__Entries contained in a dataset__

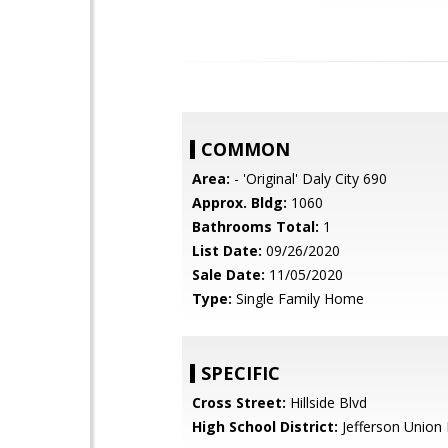
COMMON
Area:
- 'Original' Daly City 690
Approx. Bldg:
1060
Bathrooms Total:
1
List Date:
09/26/2020
Sale Date:
11/05/2020
Type:
Single Family Home
SPECIFIC
Cross Street:
Hillside Blvd
High School District:
Jefferson Union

__Exercise directions__
Reproduce the text of all the entries above line for line, omitting the pictures.

__Solution__
COMMON
Area:
- 'Original' Daly City 690
Approx. Bldg:
1060
Bathrooms Total:
1
List Date:
09/26/2020
Sale Date:
11/05/2020
Type:
Single Family Home
SPECIFIC
Cross Street:
Hillside Blvd
High School District:
Jefferson Union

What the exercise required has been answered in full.